→ **Work required**
When you reach the entries below, transcribe each line word for word.

(Dataset items)
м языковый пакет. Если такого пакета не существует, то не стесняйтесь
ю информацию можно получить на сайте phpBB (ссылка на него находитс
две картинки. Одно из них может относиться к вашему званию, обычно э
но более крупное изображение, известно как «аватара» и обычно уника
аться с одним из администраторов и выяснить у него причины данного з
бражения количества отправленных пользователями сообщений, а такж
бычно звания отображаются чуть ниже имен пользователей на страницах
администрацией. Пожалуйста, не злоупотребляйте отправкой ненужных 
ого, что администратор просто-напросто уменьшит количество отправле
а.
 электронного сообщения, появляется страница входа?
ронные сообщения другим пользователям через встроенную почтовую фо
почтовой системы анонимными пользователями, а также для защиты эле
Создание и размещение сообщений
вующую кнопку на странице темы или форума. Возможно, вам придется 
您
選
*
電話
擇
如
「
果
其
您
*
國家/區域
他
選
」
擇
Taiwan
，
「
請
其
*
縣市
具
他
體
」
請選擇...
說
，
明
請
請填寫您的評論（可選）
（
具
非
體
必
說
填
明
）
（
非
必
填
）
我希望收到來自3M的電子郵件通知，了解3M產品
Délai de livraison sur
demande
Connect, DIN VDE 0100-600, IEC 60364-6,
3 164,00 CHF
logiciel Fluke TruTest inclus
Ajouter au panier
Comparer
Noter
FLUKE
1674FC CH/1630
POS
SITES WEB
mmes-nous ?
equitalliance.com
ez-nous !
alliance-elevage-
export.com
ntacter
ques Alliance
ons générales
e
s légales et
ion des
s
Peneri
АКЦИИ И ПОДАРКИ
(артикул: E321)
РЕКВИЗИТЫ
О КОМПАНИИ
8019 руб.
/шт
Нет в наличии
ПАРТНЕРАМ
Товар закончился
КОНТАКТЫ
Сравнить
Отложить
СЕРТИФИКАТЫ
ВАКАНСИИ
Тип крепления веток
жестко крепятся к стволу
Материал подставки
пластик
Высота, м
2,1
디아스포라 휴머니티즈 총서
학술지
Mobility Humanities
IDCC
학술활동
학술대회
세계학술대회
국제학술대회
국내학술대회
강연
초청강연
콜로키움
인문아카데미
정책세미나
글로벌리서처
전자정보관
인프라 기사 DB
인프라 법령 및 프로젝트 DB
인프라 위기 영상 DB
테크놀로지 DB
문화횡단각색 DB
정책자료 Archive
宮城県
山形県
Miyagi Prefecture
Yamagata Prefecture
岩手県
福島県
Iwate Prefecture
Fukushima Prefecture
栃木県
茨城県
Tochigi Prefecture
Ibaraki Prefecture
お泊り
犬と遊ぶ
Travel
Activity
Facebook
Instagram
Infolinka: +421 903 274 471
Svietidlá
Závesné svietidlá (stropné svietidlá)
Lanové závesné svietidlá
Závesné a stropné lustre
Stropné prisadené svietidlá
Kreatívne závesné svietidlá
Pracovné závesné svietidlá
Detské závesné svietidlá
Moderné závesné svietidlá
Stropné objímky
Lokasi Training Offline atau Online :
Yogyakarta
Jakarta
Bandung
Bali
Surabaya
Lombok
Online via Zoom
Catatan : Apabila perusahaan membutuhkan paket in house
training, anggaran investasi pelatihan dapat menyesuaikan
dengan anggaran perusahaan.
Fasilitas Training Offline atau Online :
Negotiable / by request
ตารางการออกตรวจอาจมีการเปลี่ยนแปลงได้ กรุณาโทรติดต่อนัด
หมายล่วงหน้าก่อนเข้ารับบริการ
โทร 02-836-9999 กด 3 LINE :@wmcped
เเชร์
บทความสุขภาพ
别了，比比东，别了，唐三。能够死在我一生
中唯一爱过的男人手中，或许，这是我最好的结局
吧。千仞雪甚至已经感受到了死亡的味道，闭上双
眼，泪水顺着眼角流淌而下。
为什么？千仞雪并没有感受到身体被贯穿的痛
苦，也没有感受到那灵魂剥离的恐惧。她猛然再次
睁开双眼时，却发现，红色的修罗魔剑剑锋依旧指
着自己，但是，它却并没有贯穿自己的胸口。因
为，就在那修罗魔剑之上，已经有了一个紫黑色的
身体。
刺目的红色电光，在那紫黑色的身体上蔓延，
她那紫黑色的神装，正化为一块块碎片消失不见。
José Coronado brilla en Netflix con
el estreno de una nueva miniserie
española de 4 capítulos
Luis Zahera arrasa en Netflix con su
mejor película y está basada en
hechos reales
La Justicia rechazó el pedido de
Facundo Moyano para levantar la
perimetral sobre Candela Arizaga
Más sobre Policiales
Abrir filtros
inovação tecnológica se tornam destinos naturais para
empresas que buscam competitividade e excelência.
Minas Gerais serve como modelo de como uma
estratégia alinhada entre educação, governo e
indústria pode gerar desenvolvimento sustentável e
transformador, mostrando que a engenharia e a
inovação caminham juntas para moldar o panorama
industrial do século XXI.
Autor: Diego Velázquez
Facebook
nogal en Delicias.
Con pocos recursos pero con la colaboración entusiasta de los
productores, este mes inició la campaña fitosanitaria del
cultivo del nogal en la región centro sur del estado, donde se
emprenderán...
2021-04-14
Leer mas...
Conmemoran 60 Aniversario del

→ **Output of the task**
м языковый пакет. Если такого пакета не существует, то не стесняйтесь
ю информацию можно получить на сайте phpBB (ссылка на него находитс
две картинки. Одно из них может относиться к вашему званию, обычно э
но более крупное изображение, известно как «аватара» и обычно уника
аться с одним из администраторов и выяснить у него причины данного з
бражения количества отправленных пользователями сообщений, а такж
бычно звания отображаются чуть ниже имен пользователей на страницах
администрацией. Пожалуйста, не злоупотребляйте отправкой ненужных 
ого, что администратор просто-напросто уменьшит количество отправле
а.
 электронного сообщения, появляется страница входа?
ронные сообщения другим пользователям через встроенную почтовую фо
почтовой системы анонимными пользователями, а также для защиты эле
Создание и размещение сообщений
вующую кнопку на странице темы или форума. Возможно, вам придется 
您
選
*
電話
擇
如
「
果
其
您
*
國家/區域
他
選
」
擇
Taiwan
，
「
請
其
*
縣市
具
他
體
」
請選擇...
說
，
明
請
請填寫您的評論（可選）
（
具
非
體
必
說
填
明
）
（
非
必
填
）
我希望收到來自3M的電子郵件通知，了解3M產品
Délai de livraison sur
demande
Connect, DIN VDE 0100-600, IEC 60364-6,
3 164,00 CHF
logiciel Fluke TruTest inclus
Ajouter au panier
Comparer
Noter
FLUKE
1674FC CH/1630
POS
SITES WEB
mmes-nous ?
equitalliance.com
ez-nous !
alliance-elevage-
export.com
ntacter
ques Alliance
ons générales
e
s légales et
ion des
s
Peneri
АКЦИИ И ПОДАРКИ
(артикул: E321)
РЕКВИЗИТЫ
О КОМПАНИИ
8019 руб.
/шт
Нет в наличии
ПАРТНЕРАМ
Товар закончился
КОНТАКТЫ
Сравнить
Отложить
СЕРТИФИКАТЫ
ВАКАНСИИ
Тип крепления веток
жестко крепятся к стволу
Материал подставки
пластик
Высота, м
2,1
디아스포라 휴머니티즈 총서
학술지
Mobility Humanities
IDCC
학술활동
학술대회
세계학술대회
국제학술대회
국내학술대회
강연
초청강연
콜로키움
인문아카데미
정책세미나
글로벌리서처
전자정보관
인프라 기사 DB
인프라 법령 및 프로젝트 DB
인프라 위기 영상 DB
테크놀로지 DB
문화횡단각색 DB
정책자료 Archive
宮城県
山形県
Miyagi Prefecture
Yamagata Prefecture
岩手県
福島県
Iwate Prefecture
Fukushima Prefecture
栃木県
茨城県
Tochigi Prefecture
Ibaraki Prefecture
お泊り
犬と遊ぶ
Travel
Activity
Facebook
Instagram
Infolinka: +421 903 274 471
Svietidlá
Závesné svietidlá (stropné svietidlá)
Lanové závesné svietidlá
Závesné a stropné lustre
Stropné prisadené svietidlá
Kreatívne závesné svietidlá
Pracovné závesné svietidlá
Detské závesné svietidlá
Moderné závesné svietidlá
Stropné objímky
Lokasi Training Offline atau Online :
Yogyakarta
Jakarta
Bandung
Bali
Surabaya
Lombok
Online via Zoom
Catatan : Apabila perusahaan membutuhkan paket in house
training, anggaran investasi pelatihan dapat menyesuaikan
dengan anggaran perusahaan.
Fasilitas Training Offline atau Online :
Negotiable / by request
ตารางการออกตรวจอาจมีการเปลี่ยนแปลงได้ กรุณาโทรติดต่อนัด
หมายล่วงหน้าก่อนเข้ารับบริการ
โทร 02-836-9999 กด 3 LINE :@wmcped
เเชร์
บทความสุขภาพ
别了，比比东，别了，唐三。能够死在我一生
中唯一爱过的男人手中，或许，这是我最好的结局
吧。千仞雪甚至已经感受到了死亡的味道，闭上双
眼，泪水顺着眼角流淌而下。
为什么？千仞雪并没有感受到身体被贯穿的痛
苦，也没有感受到那灵魂剥离的恐惧。她猛然再次
睁开双眼时，却发现，红色的修罗魔剑剑锋依旧指
着自己，但是，它却并没有贯穿自己的胸口。因
为，就在那修罗魔剑之上，已经有了一个紫黑色的
身体。
刺目的红色电光，在那紫黑色的身体上蔓延，
她那紫黑色的神装，正化为一块块碎片消失不见。
José Coronado brilla en Netflix con
el estreno de una nueva miniserie
española de 4 capítulos
Luis Zahera arrasa en Netflix con su
mejor película y está basada en
hechos reales
La Justicia rechazó el pedido de
Facundo Moyano para levantar la
perimetral sobre Candela Arizaga
Más sobre Policiales
Abrir filtros
inovação tecnológica se tornam destinos naturais para
empresas que buscam competitividade e excelência.
Minas Gerais serve como modelo de como uma
estratégia alinhada entre educação, governo e
indústria pode gerar desenvolvimento sustentável e
transformador, mostrando que a engenharia e a
inovação caminham juntas para moldar o panorama
industrial do século XXI.
Autor: Diego Velázquez
Facebook
nogal en Delicias.
Con pocos recursos pero con la colaboración entusiasta de los
productores, este mes inició la campaña fitosanitaria del
cultivo del nogal en la región centro sur del estado, donde se
emprenderán...
2021-04-14
Leer mas...
Conmemoran 60 Aniversario del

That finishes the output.